- Задание 1: Преобразуй все строки из раздела «Строки для задания» в таблицу Markdown с колонками «Номер» и «Строка», пустые строки опусти. Пометки о картинках в таблицу не включай.

Хороший сегодня день. Это вот Маринкино письмо, а потом по радио Григ, «Пер Гюнт». Как-то они меня всю жизнь сопровождают, Ибсен и Григ. Драму я прочел где-то 11–12-ти лет и влюбился в нее, еще ничего не понимая. Потом появилась «Песня Сольвейг» — в исполнении моей мамы. Потом — стихи Блока. Потом — сразу после войны — снова Григ в концертном исполнении: 2–3–4 раза! (Это при том, что я вообще-то на симфонических концертах был раз десять в жизни.) Пера читал и очень запомнился Глумов, потом, кажется, Аксенов, Озе — в последний раз — Коонен. И летом 65-го — снова «Песня Сольвейг»; очень мне тогда было худо, и так хотелось «самим собою быть», и так не верилось, что был самим собою в чьих-то мыслях. Я ведь тоже, как Пер, наткнулся когда-то на Великую Кривую и — «Сторонкой, Пер Гюнт, сторонкой!»

- Задание 2: Продолжи текст о Григе и «Пер Гюнте» начиная с места после его последнего предложения.

- Строки для задания:
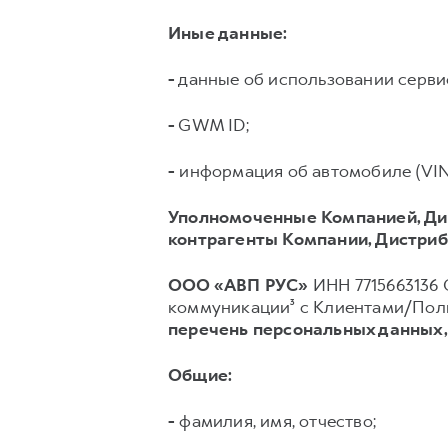
Иные данные:
-
данные об использовании серв
-
GWM ID;
-
информация об автомобиле (VIN, 
Уполномоченные Компанией, Ди
контрагенты Компании, Дистриб
ООО «АВП РУС»
ИНН 7715663136 О
коммуникации³ с Клиентами/Поль
перечень персональных данных
Общие:
-
фамилия, имя, отчество;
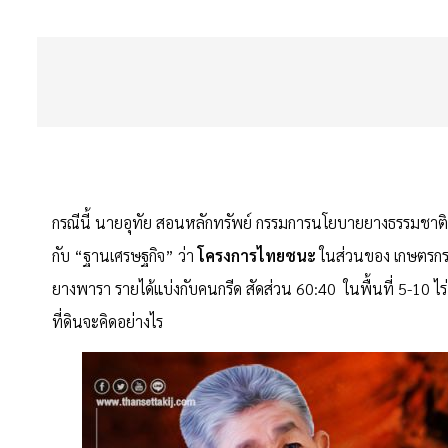
กรณีนี้ นายอุทัย สอนหลักทรัพย์ กรรมการนโยบายยางธรรมชา
กับ “ฐานเศรษฐกิจ” ว่า
โครงการไทยชนะ
ในส่วนของ เกษตรกรจ
ยางพารา รายได้แบ่งกับคนกรีด สัดส่วน 60:40 ในพื้นที่ 5-10 ไร
ที่ดินจะคิดอย่างไร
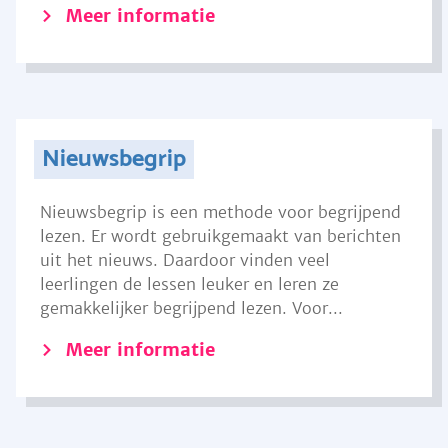
Meer informatie
Nieuwsbegrip
Nieuwsbegrip is een methode voor begrijpend
lezen. Er wordt gebruikgemaakt van berichten
uit het nieuws. Daardoor vinden veel
leerlingen de lessen leuker en leren ze
gemakkelijker begrijpend lezen. Voor...
Meer informatie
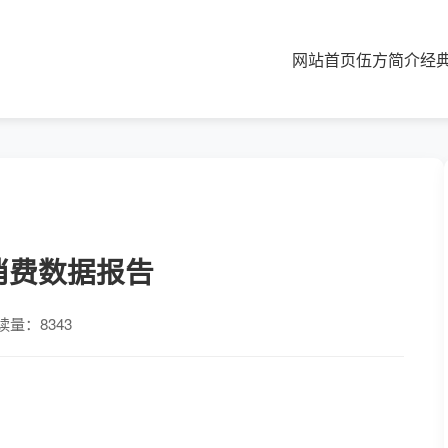
网站首页
伍方简介
经
消费数据报告
读量：8343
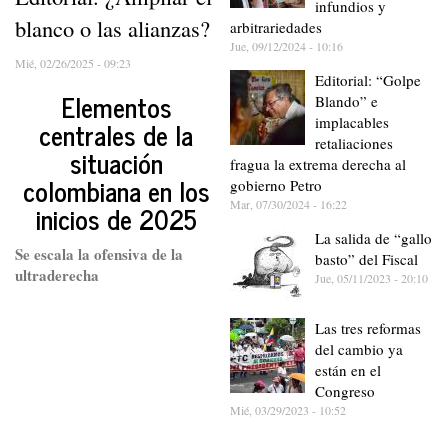
infundios y
blanco o las alianzas?
arbitrariedades
Jue, 09/12/2024 - 10:16
Mié, 02/26/2025 - 09:23
Editorial: “Golpe
Elementos
Blando” e
implacables
centrales de la
retaliaciones
situación
fragua la extrema derecha al
colombiana en los
gobierno Petro
Mar, 07/30/2024 - 16:22
inicios de 2025
La salida de “gallo
Se escala la ofensiva de la
basto” del Fiscal
ultraderecha
Jue, 05/11/2023 - 20:10
Las tres reformas
del cambio ya
están en el
Congreso
Mié, 03/29/2023 - 10:52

- Ответ к заданию 1:
| Номер | Строка |
|---|---|
| 1 | Иные данные: |
| 2 | - |
| 3 | данные об использовании серв |
| 4 | - |
| 5 | GWM ID; |
| 6 | - |
| 7 | информация об автомобиле (VIN,  |
| 8 | Уполномоченные Компанией, Ди |
| 9 | контрагенты Компании, Дистриб |
| 10 | ООО «АВП РУС» |
| 11 | ИНН 7715663136 О |
| 12 | коммуникации³ с Клиентами/Поль |
| 13 | перечень персональных данных |
| 14 | Общие: |
| 15 | - |
| 16 | фамилия, имя, отчество; |
| 17 | กรณีนี้ นายอุทัย สอนหลักทรัพย์ กรรมการนโยบายยางธรรมชา |
| 18 | กับ “ฐานเศรษฐกิจ” ว่า |
| 19 | โครงการไทยชนะ |
| 20 | ในส่วนของ เกษตรกรจ |
| 21 | ยางพารา รายได้แบ่งกับคนกรีด สัดส่วน 60:40 ในพื้นที่ 5-10 ไร |
| 22 | ที่ดินจะคิดอย่างไร |
| 23 | Meer informatie |
| 24 | Nieuwsbegrip |
| 25 | Nieuwsbegrip is een methode voor begrijpend |
| 26 | lezen. Er wordt gebruikgemaakt van berichten |
| 27 | uit het nieuws. Daardoor vinden veel |
| 28 | leerlingen de lessen leuker en leren ze |
| 29 | gemakkelijker begrijpend lezen. Voor... |
| 30 | Meer informatie |
| 31 | 网站首页 |
| 32 | 伍方简介 |
| 33 | 经 |
| 34 | 消费数据报告 |
| 35 | 读量：8343 |
| 36 | infundios y |
| 37 | blanco o las alianzas? |
| 38 | arbitrariedades |
| 39 | Jue, 09/12/2024 - 10:16 |
| 40 | Mié, 02/26/2025 - 09:23 |
| 41 | Editorial: “Golpe |
| 42 | Elementos |
| 43 | Blando” e |
| 44 | implacables |
| 45 | centrales de la |
| 46 | retaliaciones |
| 47 | situación |
| 48 | fragua la extrema derecha al |
| 49 | colombiana en los |
| 50 | gobierno Petro |
| 51 | Mar, 07/30/2024 - 16:22 |
| 52 | inicios de 2025 |
| 53 | La salida de “gallo |
| 54 | Se escala la ofensiva de la |
| 55 | basto” del Fiscal |
| 56 | ultraderecha |
| 57 | Jue, 05/11/2023 - 20:10 |
| 58 | Las tres reformas |
| 59 | del cambio ya |
| 60 | están en el |
| 61 | Congreso |
| 62 | Mié, 03/29/2023 - 10:52 |

- Ответ к заданию 2:
Ничего я в музыке не смыслю и не знаю, то ли они — Ибсен и Григ — так «получились» в моей жизни, то ли действительно замечательная музыка, пробивающая даже мою толстокожесть, но слушать ее спокойно не могу, аж до слез.

Выключили радио, хожу по камере и бормочу: «Сольвейг, о Сольвейг, о солнечный путь...» И вдруг Виталий Габисов, не поднимая головы от шахмат: «Дай мне вздохнуть, освежить свою грудь...». Славно, правда?

10/I/70

И отрадное завершение почтовой недели: письмо от Елены Михайловны [Закс]. Как это обидно, что именно ее письма не доходили до меня. Письма Елены Михайловны — особого свойства: всегда грустные и всегда бодрые, а это, по-моему, много весомей, чем бодрость в чистом виде.

Ну, конечно, прав был Корней Иванович: «Побеждает всегда поэзия». Я с этим очень согласен, и всегда это было со мною — не формула, а ощущение. Но как радостно, когда кто-то умный и добрый находит для таких ощущений слова: «Побеждает всегда поэзия», «Рукописи не горят».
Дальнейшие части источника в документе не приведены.